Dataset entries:
BEGIN

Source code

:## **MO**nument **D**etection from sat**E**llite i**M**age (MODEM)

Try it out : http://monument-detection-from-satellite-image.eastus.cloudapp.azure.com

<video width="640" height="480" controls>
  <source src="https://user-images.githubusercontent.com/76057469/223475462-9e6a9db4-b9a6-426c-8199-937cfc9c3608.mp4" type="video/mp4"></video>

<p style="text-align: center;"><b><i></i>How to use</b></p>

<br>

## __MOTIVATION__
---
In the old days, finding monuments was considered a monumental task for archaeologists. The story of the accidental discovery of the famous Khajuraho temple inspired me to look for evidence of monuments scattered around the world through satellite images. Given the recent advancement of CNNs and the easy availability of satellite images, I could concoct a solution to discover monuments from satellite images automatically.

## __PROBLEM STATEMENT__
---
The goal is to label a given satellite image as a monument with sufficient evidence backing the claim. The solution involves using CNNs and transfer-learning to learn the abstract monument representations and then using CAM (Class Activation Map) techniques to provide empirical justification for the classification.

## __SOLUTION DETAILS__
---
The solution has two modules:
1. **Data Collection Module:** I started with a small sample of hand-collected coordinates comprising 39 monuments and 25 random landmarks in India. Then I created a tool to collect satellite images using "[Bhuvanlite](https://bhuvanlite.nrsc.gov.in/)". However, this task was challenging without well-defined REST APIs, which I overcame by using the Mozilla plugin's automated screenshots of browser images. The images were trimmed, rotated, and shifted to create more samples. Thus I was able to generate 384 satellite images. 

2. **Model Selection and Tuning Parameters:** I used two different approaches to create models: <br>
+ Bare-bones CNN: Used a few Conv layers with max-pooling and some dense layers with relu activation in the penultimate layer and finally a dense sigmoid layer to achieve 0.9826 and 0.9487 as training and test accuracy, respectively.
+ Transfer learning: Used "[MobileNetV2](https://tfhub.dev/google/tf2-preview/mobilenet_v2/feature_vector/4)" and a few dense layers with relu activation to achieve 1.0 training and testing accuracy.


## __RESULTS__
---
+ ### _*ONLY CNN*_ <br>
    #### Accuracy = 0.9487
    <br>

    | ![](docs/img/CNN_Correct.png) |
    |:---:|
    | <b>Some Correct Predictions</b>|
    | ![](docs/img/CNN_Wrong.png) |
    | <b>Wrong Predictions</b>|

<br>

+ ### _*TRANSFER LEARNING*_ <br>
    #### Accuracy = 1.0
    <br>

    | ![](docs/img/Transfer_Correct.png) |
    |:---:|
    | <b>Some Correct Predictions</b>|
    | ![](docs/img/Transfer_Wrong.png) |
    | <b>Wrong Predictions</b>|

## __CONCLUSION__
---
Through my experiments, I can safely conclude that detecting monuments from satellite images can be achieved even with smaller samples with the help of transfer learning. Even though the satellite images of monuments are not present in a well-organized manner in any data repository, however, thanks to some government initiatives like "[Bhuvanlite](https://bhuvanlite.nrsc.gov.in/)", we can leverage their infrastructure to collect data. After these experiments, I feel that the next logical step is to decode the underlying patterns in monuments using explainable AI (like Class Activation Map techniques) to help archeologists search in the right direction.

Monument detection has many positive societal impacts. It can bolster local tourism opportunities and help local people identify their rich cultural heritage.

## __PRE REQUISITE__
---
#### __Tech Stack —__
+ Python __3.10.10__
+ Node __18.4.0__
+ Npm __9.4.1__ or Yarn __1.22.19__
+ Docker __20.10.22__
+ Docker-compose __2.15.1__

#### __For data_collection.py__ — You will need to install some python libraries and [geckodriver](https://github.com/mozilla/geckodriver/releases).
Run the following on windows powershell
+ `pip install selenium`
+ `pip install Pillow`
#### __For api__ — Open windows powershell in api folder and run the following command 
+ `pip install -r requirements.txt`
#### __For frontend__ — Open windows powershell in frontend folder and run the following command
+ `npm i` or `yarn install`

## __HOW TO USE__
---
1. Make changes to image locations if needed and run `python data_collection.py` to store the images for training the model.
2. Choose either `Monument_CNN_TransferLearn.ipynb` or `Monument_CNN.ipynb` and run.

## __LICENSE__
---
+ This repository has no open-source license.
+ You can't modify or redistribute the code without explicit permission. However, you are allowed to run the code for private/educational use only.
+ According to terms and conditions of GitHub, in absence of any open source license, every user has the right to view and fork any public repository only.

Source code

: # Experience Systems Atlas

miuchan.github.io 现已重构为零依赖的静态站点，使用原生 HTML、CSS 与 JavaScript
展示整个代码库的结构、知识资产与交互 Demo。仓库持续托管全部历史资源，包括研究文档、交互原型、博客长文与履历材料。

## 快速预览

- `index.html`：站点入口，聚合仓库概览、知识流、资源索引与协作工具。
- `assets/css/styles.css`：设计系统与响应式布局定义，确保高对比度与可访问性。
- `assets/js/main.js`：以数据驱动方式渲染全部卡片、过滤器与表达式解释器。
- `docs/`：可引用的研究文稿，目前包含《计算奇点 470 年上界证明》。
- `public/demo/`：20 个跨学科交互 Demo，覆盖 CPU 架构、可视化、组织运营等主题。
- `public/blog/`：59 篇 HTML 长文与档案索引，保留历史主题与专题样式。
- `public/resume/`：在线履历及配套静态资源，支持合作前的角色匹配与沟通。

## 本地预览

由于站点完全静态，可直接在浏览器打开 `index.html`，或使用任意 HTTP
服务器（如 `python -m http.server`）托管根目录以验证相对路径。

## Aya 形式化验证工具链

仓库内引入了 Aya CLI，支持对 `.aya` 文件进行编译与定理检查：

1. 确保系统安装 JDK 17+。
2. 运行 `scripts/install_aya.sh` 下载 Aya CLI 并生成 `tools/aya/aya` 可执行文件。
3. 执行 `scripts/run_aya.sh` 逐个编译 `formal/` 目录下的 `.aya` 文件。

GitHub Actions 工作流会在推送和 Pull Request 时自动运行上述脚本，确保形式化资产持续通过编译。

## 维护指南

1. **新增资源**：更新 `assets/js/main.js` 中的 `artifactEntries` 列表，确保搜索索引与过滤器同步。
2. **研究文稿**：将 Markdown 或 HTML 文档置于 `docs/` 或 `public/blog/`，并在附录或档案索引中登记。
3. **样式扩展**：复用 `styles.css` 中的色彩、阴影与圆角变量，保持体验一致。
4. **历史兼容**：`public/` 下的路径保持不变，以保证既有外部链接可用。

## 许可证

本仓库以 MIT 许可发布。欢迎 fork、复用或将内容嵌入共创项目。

END

* **Exercise**
Copy the data. Make sure every line matches exactly.

* **Written response**
Source code

:## **MO**nument **D**etection from sat**E**llite i**M**age (MODEM)

Try it out : http://monument-detection-from-satellite-image.eastus.cloudapp.azure.com

<video width="640" height="480" controls>
  <source src="https://user-images.githubusercontent.com/76057469/223475462-9e6a9db4-b9a6-426c-8199-937cfc9c3608.mp4" type="video/mp4"></video>

<p style="text-align: center;"><b><i></i>How to use</b></p>

<br>

## __MOTIVATION__
---
In the old days, finding monuments was considered a monumental task for archaeologists. The story of the accidental discovery of the famous Khajuraho temple inspired me to look for evidence of monuments scattered around the world through satellite images. Given the recent advancement of CNNs and the easy availability of satellite images, I could concoct a solution to discover monuments from satellite images automatically.

## __PROBLEM STATEMENT__
---
The goal is to label a given satellite image as a monument with sufficient evidence backing the claim. The solution involves using CNNs and transfer-learning to learn the abstract monument representations and then using CAM (Class Activation Map) techniques to provide empirical justification for the classification.

## __SOLUTION DETAILS__
---
The solution has two modules:
1. **Data Collection Module:** I started with a small sample of hand-collected coordinates comprising 39 monuments and 25 random landmarks in India. Then I created a tool to collect satellite images using "[Bhuvanlite](https://bhuvanlite.nrsc.gov.in/)". However, this task was challenging without well-defined REST APIs, which I overcame by using the Mozilla plugin's automated screenshots of browser images. The images were trimmed, rotated, and shifted to create more samples. Thus I was able to generate 384 satellite images. 

2. **Model Selection and Tuning Parameters:** I used two different approaches to create models: <br>
+ Bare-bones CNN: Used a few Conv layers with max-pooling and some dense layers with relu activation in the penultimate layer and finally a dense sigmoid layer to achieve 0.9826 and 0.9487 as training and test accuracy, respectively.
+ Transfer learning: Used "[MobileNetV2](https://tfhub.dev/google/tf2-preview/mobilenet_v2/feature_vector/4)" and a few dense layers with relu activation to achieve 1.0 training and testing accuracy.


## __RESULTS__
---
+ ### _*ONLY CNN*_ <br>
    #### Accuracy = 0.9487
    <br>

    | ![](docs/img/CNN_Correct.png) |
    |:---:|
    | <b>Some Correct Predictions</b>|
    | ![](docs/img/CNN_Wrong.png) |
    | <b>Wrong Predictions</b>|

<br>

+ ### _*TRANSFER LEARNING*_ <br>
    #### Accuracy = 1.0
    <br>

    | ![](docs/img/Transfer_Correct.png) |
    |:---:|
    | <b>Some Correct Predictions</b>|
    | ![](docs/img/Transfer_Wrong.png) |
    | <b>Wrong Predictions</b>|

## __CONCLUSION__
---
Through my experiments, I can safely conclude that detecting monuments from satellite images can be achieved even with smaller samples with the help of transfer learning. Even though the satellite images of monuments are not present in a well-organized manner in any data repository, however, thanks to some government initiatives like "[Bhuvanlite](https://bhuvanlite.nrsc.gov.in/)", we can leverage their infrastructure to collect data. After these experiments, I feel that the next logical step is to decode the underlying patterns in monuments using explainable AI (like Class Activation Map techniques) to help archeologists search in the right direction.

Monument detection has many positive societal impacts. It can bolster local tourism opportunities and help local people identify their rich cultural heritage.

## __PRE REQUISITE__
---
#### __Tech Stack —__
+ Python __3.10.10__
+ Node __18.4.0__
+ Npm __9.4.1__ or Yarn __1.22.19__
+ Docker __20.10.22__
+ Docker-compose __2.15.1__

#### __For data_collection.py__ — You will need to install some python libraries and [geckodriver](https://github.com/mozilla/geckodriver/releases).
Run the following on windows powershell
+ `pip install selenium`
+ `pip install Pillow`
#### __For api__ — Open windows powershell in api folder and run the following command 
+ `pip install -r requirements.txt`
#### __For frontend__ — Open windows powershell in frontend folder and run the following command
+ `npm i` or `yarn install`

## __HOW TO USE__
---
1. Make changes to image locations if needed and run `python data_collection.py` to store the images for training the model.
2. Choose either `Monument_CNN_TransferLearn.ipynb` or `Monument_CNN.ipynb` and run.

## __LICENSE__
---
+ This repository has no open-source license.
+ You can't modify or redistribute the code without explicit permission. However, you are allowed to run the code for private/educational use only.
+ According to terms and conditions of GitHub, in absence of any open source license, every user has the right to view and fork any public repository only.

Source code

: # Experience Systems Atlas

miuchan.github.io 现已重构为零依赖的静态站点，使用原生 HTML、CSS 与 JavaScript
展示整个代码库的结构、知识资产与交互 Demo。仓库持续托管全部历史资源，包括研究文档、交互原型、博客长文与履历材料。

## 快速预览

- `index.html`：站点入口，聚合仓库概览、知识流、资源索引与协作工具。
- `assets/css/styles.css`：设计系统与响应式布局定义，确保高对比度与可访问性。
- `assets/js/main.js`：以数据驱动方式渲染全部卡片、过滤器与表达式解释器。
- `docs/`：可引用的研究文稿，目前包含《计算奇点 470 年上界证明》。
- `public/demo/`：20 个跨学科交互 Demo，覆盖 CPU 架构、可视化、组织运营等主题。
- `public/blog/`：59 篇 HTML 长文与档案索引，保留历史主题与专题样式。
- `public/resume/`：在线履历及配套静态资源，支持合作前的角色匹配与沟通。

## 本地预览

由于站点完全静态，可直接在浏览器打开 `index.html`，或使用任意 HTTP
服务器（如 `python -m http.server`）托管根目录以验证相对路径。

## Aya 形式化验证工具链

仓库内引入了 Aya CLI，支持对 `.aya` 文件进行编译与定理检查：

1. 确保系统安装 JDK 17+。
2. 运行 `scripts/install_aya.sh` 下载 Aya CLI 并生成 `tools/aya/aya` 可执行文件。
3. 执行 `scripts/run_aya.sh` 逐个编译 `formal/` 目录下的 `.aya` 文件。

GitHub Actions 工作流会在推送和 Pull Request 时自动运行上述脚本，确保形式化资产持续通过编译。

## 维护指南

1. **新增资源**：更新 `assets/js/main.js` 中的 `artifactEntries` 列表，确保搜索索引与过滤器同步。
2. **研究文稿**：将 Markdown 或 HTML 文档置于 `docs/` 或 `public/blog/`，并在附录或档案索引中登记。
3. **样式扩展**：复用 `styles.css` 中的色彩、阴影与圆角变量，保持体验一致。
4. **历史兼容**：`public/` 下的路径保持不变，以保证既有外部链接可用。

## 许可证

本仓库以 MIT 许可发布。欢迎 fork、复用或将内容嵌入共创项目。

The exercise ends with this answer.